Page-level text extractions

.....

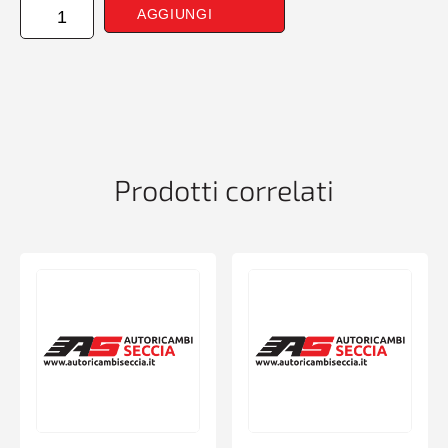
ALZAVETROEL.ANTERIORE
AGGIUNGI
DESTRO
COMFORT
IBIZA
5P
99-
01CADDY
95-
03
Prodotti correlati
POLO
SW
99-
01
quantità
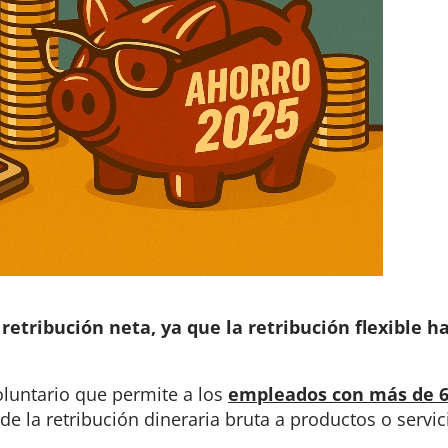
retribución neta, ya que la retribución flexible h
voluntario que permite a los
empleados con más de 
 de la retribución dineraria bruta a productos o servic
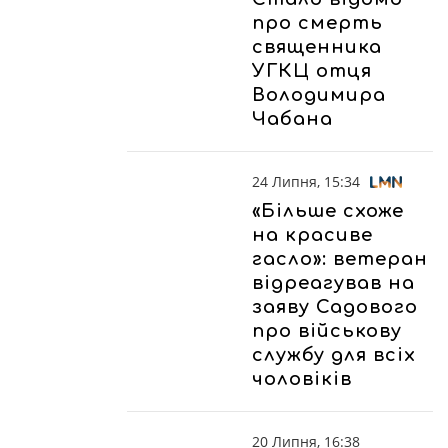
про смерть
священника
УГКЦ отця
Володимира
Чабана
24 Липня, 15:34
«Більше схоже
на красиве
гасло»: ветеран
відреагував на
заяву Садового
про військову
службу для всіх
чоловіків
20 Липня, 16:38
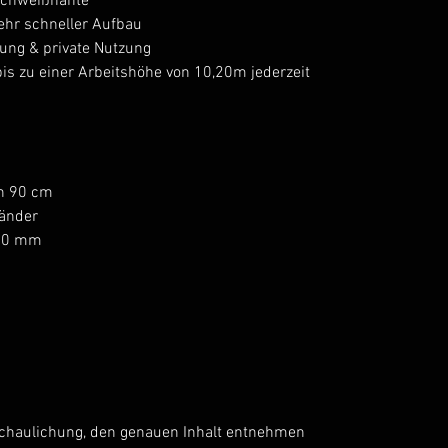
 Schweißnähte
ehr schneller Aufbau
zung & private Nutzung
s zu einer Arbeitshöhe von 10,20m jederzeit
n 90 cm
länder
200 mm
schaulichung, den genauen Inhalt entnehmen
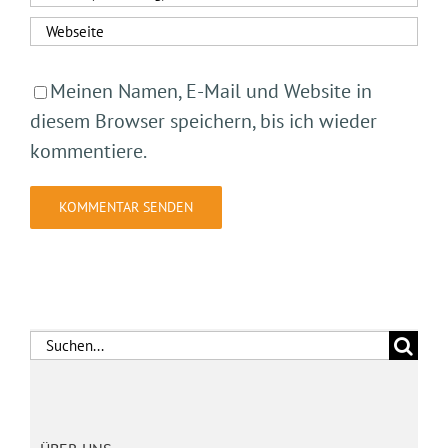
Meinen Namen, E-Mail und Website in
diesem Browser speichern, bis ich wieder
kommentiere.
Suche
nach:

.....

Count every line in the records that holds "retribución" and give that count by itself.

2